著書に『愛と家事』(創元社、2018年)。DIYスピリットを忘れず消費社会をサバイブするためのヒントを提案する自主制作雑誌『B面の歌を聞け』発行人。日本の都市農園についても取材したいので情報募集中。

太田明日香

撮影/平野愛

太田明日香さんの4冊と1本

  1. 1

    映画『楢山節考』

    今村昌平監督(1983年)

  2. 2

    『稲の大東亜共栄圏 帝国日本の〈緑の革命〉』

    藤原辰史 著(吉川弘文館/1,870円)

  3. 3

    『原発事故と「食」 市場・コミュニケーション・差別』

    五十嵐泰正 著(中公新書/902円)

  4. 4

    『クリーンミート 培養肉が世界を変える』

    ポール・シャピロ 著、鈴木素子 訳(日経BP社/1,980円)

  5. 5

    『シティ・ファーマー 世界の都市で始まる食料自給革命』

    ジェニファー・コックラル=キング 著、白井和宏 訳(白水社/2,640円)

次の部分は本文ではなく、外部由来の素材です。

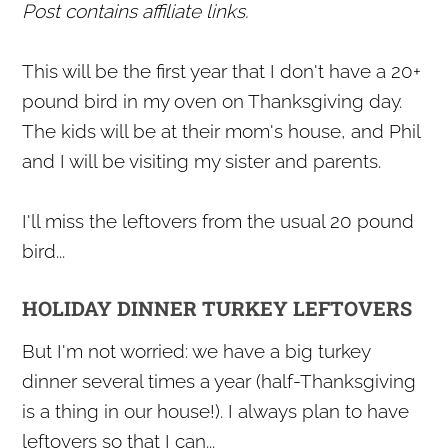
Post contains affiliate links.
This will be the first year that I don't have a 20+
pound bird in my oven on Thanksgiving day.
The kids will be at their mom's house, and Phil
and I will be visiting my sister and parents.
I'll miss the leftovers from the usual 20 pound
bird...
HOLIDAY DINNER TURKEY LEFTOVERS
But I'm not worried: we have a big turkey
dinner several times a year (half-Thanksgiving
is a thing in our house!). I always plan to have
leftovers so that I can...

今年亡くなった歌手の坂本スミ子さんは今村昌平版の『楢山節考』で自ら歯を折る老婆・おりんを演じた。生産力のない江戸時代の寒村では70歳になれば口減らしのため、山に捨てられる。老人に歯があるのはまだ生きる力がある証拠で、それを恥じておりんは歯を折ったのだ。

映画の舞台になった時代からうん百年、老人の歯は健康の証になった。そうなったのはこの国にそれだけの生産力がついたからだ。近代日本において食料増産に一役買ったのは米だ。『稲の大東亜共栄圏』には米の品種改良により台湾から北海道まで米が生産できるようになったとある。

こうして生産力が上がったおかげで、現代では当たり前のようにスーパーに食べ物が並び、それを買える経済力さえあれば飢えない時代になった。しかし、生産力が上がったからといって安心なわけではない。

『原発事故と「食」』にあるよう、2011年には消費者は原発事故の影響で食べていいかわからない不安に脅かされたし、現在のコロナ禍では食べ物が買えず困っている人が多くいる。さらには『クリーンミート』にあるような動物細胞から作られた培養肉が開発されることで、今まで当たり前に手に入った食べ物が贅沢品になる未来もありうる。今後さらなる気候変動により、これまでの農法が成り立たなくなることもあるだろう。人類はいまだ飢えに脅かされている。

打つ手はあるのか。

世界の都市農業の現場を歩く『シティ・ファーマー』には、都市で農業する人が登場する。スラム街の空き地を農地にし、ビルの屋上で養蜂し、都市の真ん中にコンテナを置いて果樹園を作り、空きビルの中で魚を養殖し、都市のあらゆる隙間を利用して食料の生産を目指す。

飢えないためには植えるしかない。しかし、地方移住して農業はもとより市民農園すらハードルが高い。とりあえずベランダ園芸くらいから始めよう。